Kararın 5 Ağustos Çarşamba günü yapılacak Merkez Yürütme Kurulu toplantısı ile Merkez Karar Yönetim Kurulu toplantısında verilmesi bekleniyordu.

Ama tartışma başladığından bu yana kadınlar öyle etkili ve yaygın biçimde ses yükseltti ki, önce meseleyi gündeme taşıyan Türkiye Düşünce Platformu havlu attı. Aralarındaki bir “gazeteci”nin Sözleşme’yi savunan kadınlara “fahişe” diyebildiği Platform açıklama yaparak , “Çekiliyoruz. Çünkü çok yorulduk, çok yıprandık” dedi.

(Bir kere bu açıklama ve içeriğindeki ifadelerin, Türkiye’deki kadın mücadelesinin geldiği eşiği gösterdiğini not düşelim.)

Ardından toplantı önümüzdeki haftaya ertelendi. Ancak kadın örgüt ve platformları, Türkiye’nin dört bir yanında planladıkları buluşmayı ertelemedi.

KADINLAR İSYANI HAYKIRDI 

5 Ağustos’ta Kadıköy’deki buluşmayı izledim. Beşiktaş iskelesini dolduran binlerce kadın, yeryüzünde on yıllar boyunca ölümüne sağlanmış kazanımların belgesi olan bu sözleşmeden geri adım atılma girişimine tepkileri çok net, kararlı ve enerjik biçimde sergiledi.

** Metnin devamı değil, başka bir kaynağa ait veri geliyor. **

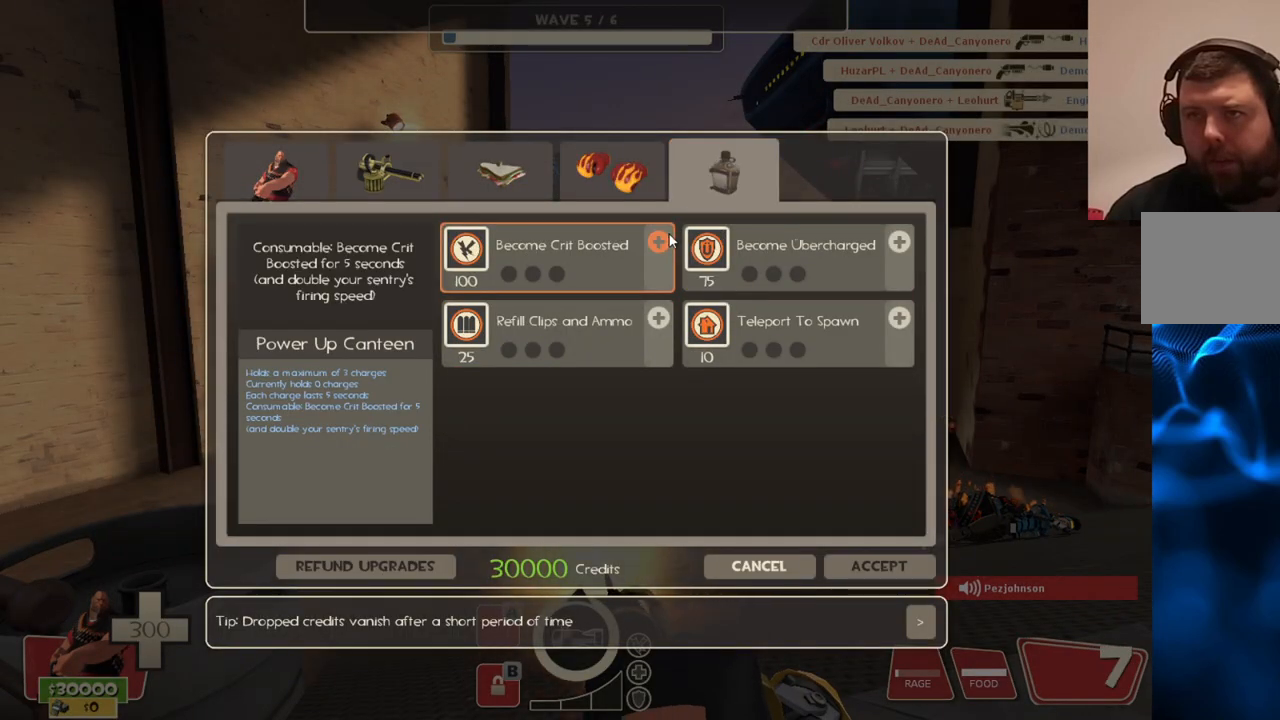
{"dt_ms": 500, "buttons": ["L2"], "left_stick": "center", "right_stick": "down-right", "events": [[83, "R2", "up"], [133, "R2", "down"], [467, "R2", "up"], [467, "right_stick", "down-right"]]}
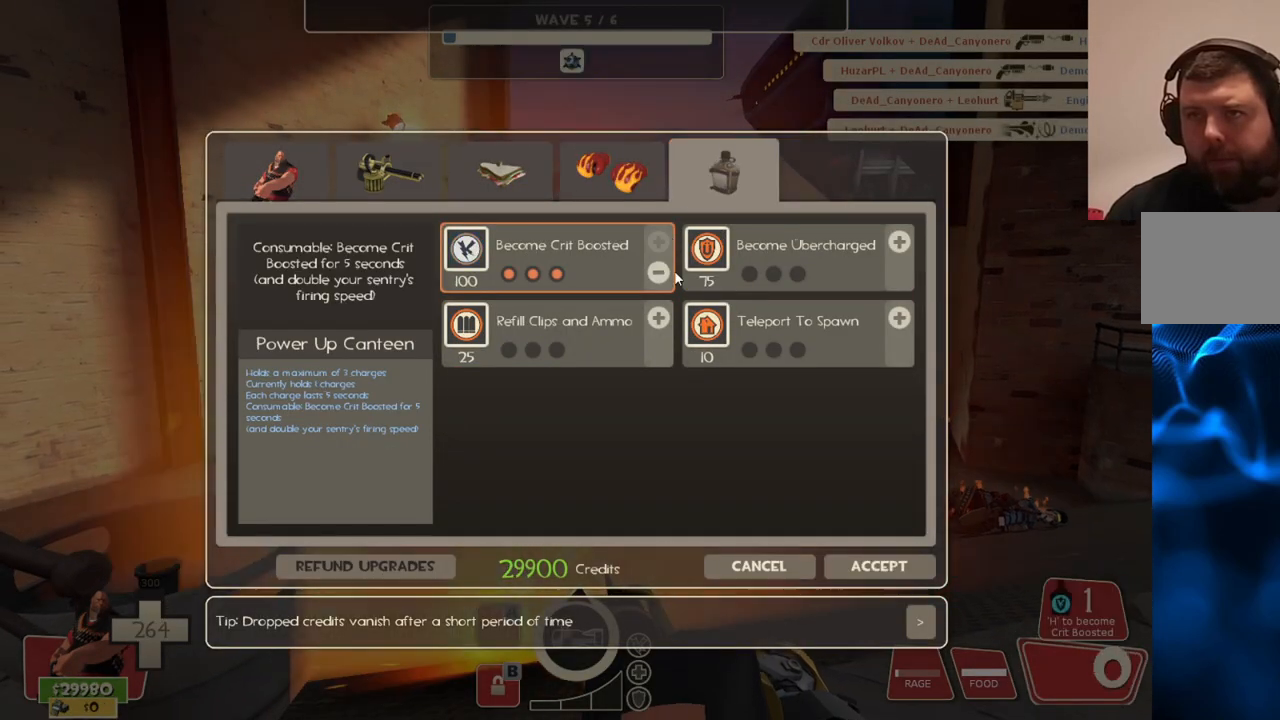
{"dt_ms": 500, "buttons": ["L2"], "left_stick": "center", "right_stick": "down-right", "events": []}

Erkeklerin kadınların hayatı üzerine söz söylemelerinden kendilerinde hak görmelerinden çok ama çok sıkıldıklarını haykırdı.

Televizyon ekranlarını dolduran erkeklerin kadınlara dair had bildiren sözlerine isyan etti.

İktidar partisi yıllar önce kendisinin imzaladığı İstanbul Sözleşmesi’nden çekilip çekilmeme konusunda, eninde sonunda bir karar verecek. Ola ki bu karar, çekilme yönünde olursa, tartışmadan çekilen Platform’un bahsettiği “mayınlı alan”ın çok büyüyeceğinden kimsenin kuşkusu olmasın.

Kadınlar öldürülmek, şiddetin hiçbir türüyle karşılaşmak istemiyor. Bu konuda görünenden de kararlılar.

İzmir’de olduğu gibi bizzat kadın polisler tarafından saçlarından sürüklenseler de bu uğurda mücadeleyi büyütmeye hazırlar.